Christmas was always a special time in Billy and Ruth Graham’s home. Mrs. Graham would decorate their cabin home with garlands and Christmas trimmings, and the fireplace mantel was always covered in the family Christmas stockings. As her children grew and then had children of their own, being the frugal, resourceful person she was, Ruth Graham would mark through the previous name on the stocking and write a new name on the leg of the stocking so it could continue to be used in the next generation.
Of course, while the Graham family did enjoy some of the many traditional elements of Christmas like stockings and decorations, the focus was always on Jesus Christ and the miracle of what Christmas really is.

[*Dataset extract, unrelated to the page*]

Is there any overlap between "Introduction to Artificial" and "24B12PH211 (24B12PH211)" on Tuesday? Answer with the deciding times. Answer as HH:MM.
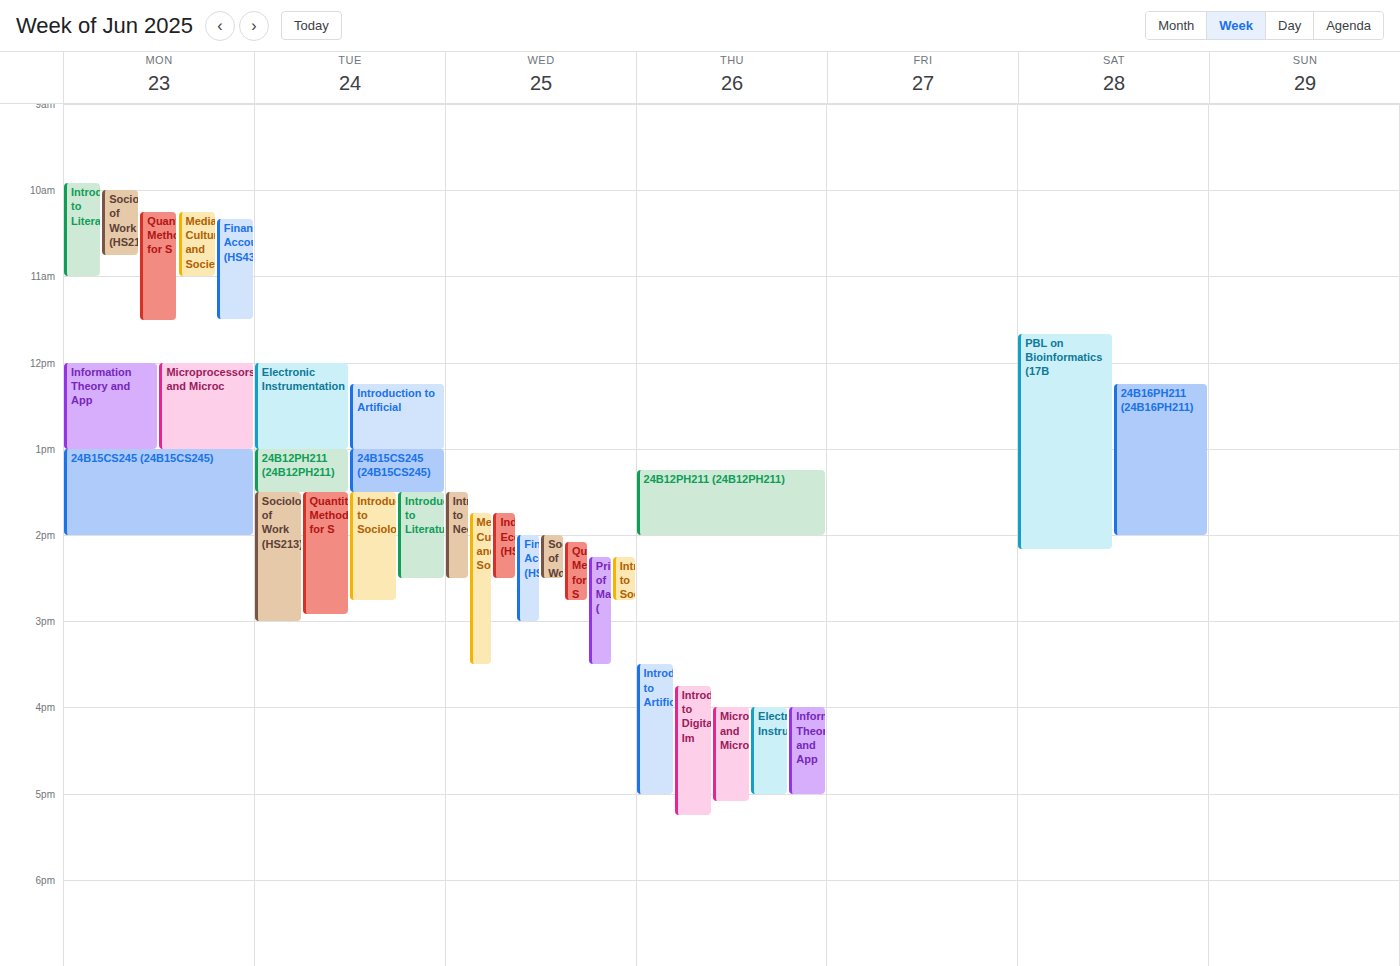
"Introduction to Artificial" ends at 13:00, exactly when "24B12PH211 (24B12PH211)" starts -- they touch but do not overlap.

Ruth Graham wrote about this in Decision Magazine in 1965:
“It is just before Christmas, but perhaps you don’t care anymore. Something has happened, and now you find no joy or meaning to your life. Perhaps the most you look for is some temporary form of escape.
Maybe you can’t give anything. There’s nothing left to give—or there’s no one left to give to.
Listen.
What’s Christmas all about anyway? Wasn’t there a death, an emptiness, a need? Wasn’t there a Love somewhere—infinite, eternal, unchangeable—a Love that gave His only Son? That’s what Christmas is all about: God coming to Earth in the Person of the Christ Child, to do for you and for me what we cannot possibly do for ourselves.
Jesus lived among us and had the same kinds of problems that we do. You haven’t a problem—and I haven’t a problem—that He doesn’t understand from close personal experience. He spent His entire life meeting human needs. He died on the cross to deal once and for all with our greatest need—redemption from sin. This Christmas, God is asking you to come to Him. Bring your failures, your sins, your problems, your fears. Bring yourself.
This is Christmas: Redemption’s glorious exchange of gifts!”